In the physicians' assessment of the answers, no statistically significant differences were found between the systems regarding safety. However, this does not mean that the answers from the specialized systems were equally good. In free-text comments from the medical reviewers, incomplete clinical content and safety-relevant omissions were particularly frequently noted for OpenEvidence and Google AI Overview. OpenEvidence also stood out due to comparatively unclear or difficult-to-follow answers.

UpToDate Expert AI also refused to answer significantly more often than the other systems. In the RCQ test, 19 percent of queries were refused by UpToDate Expert AI. In contrast, this proportion was only between one and three percent for the general LLMs.

Why specialization doesn't automatically help

The scientists emphasize that due to the proprietary architecture of the systems, they cannot definitively explain why the clinical systems performed worse. One possible explanation is that the significantly larger, general LLMs benefit from their size and broad knowledge, especially in tasks that combine medical knowledge, reasoning, and understandable communication. The study should not be considered a definitive ranking of all approaches. The authors explicitly point out that highly specialized subfields, complex local workflows, or institution-specific models could yield different results.

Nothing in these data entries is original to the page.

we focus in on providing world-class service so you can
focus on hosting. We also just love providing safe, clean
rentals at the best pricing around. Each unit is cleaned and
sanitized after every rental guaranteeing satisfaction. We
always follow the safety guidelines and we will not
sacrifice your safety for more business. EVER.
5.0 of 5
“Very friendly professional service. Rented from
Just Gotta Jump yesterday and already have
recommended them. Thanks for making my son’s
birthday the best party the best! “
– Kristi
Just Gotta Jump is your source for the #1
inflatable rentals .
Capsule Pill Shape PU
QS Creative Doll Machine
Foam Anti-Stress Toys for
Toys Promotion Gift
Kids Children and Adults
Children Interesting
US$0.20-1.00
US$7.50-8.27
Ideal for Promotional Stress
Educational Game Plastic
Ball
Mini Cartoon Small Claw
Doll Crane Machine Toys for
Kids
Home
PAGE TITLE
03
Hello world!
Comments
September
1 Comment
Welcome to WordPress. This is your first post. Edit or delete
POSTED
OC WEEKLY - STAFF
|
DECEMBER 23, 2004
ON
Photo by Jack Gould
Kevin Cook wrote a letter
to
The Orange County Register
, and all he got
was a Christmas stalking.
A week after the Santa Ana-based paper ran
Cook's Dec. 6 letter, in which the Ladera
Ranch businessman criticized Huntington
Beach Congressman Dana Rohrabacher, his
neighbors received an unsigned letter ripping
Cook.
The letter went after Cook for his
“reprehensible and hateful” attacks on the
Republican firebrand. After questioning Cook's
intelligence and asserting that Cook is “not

Implications for clinics and regulation

The results are relevant for hospitals and practices because specialized clinical AI products typically appear with institutional credibility. However, the study indicates that an AI system is not automatically better just because it was specifically developed for medicine. At least in the tasks examined, the general models from OpenAI, Google, and Anthropic were clearly superior to the clinical AI systems.

This has important consequences for the procurement, reimbursement, and regulation of health AI. The decisive factor should be how well a system performs in independent tests and on realistic tasks, not whether it is marketed as a specialized clinical product. The authors therefore recommend stricter, independent evaluations before AI systems are broadly integrated into clinical workflows.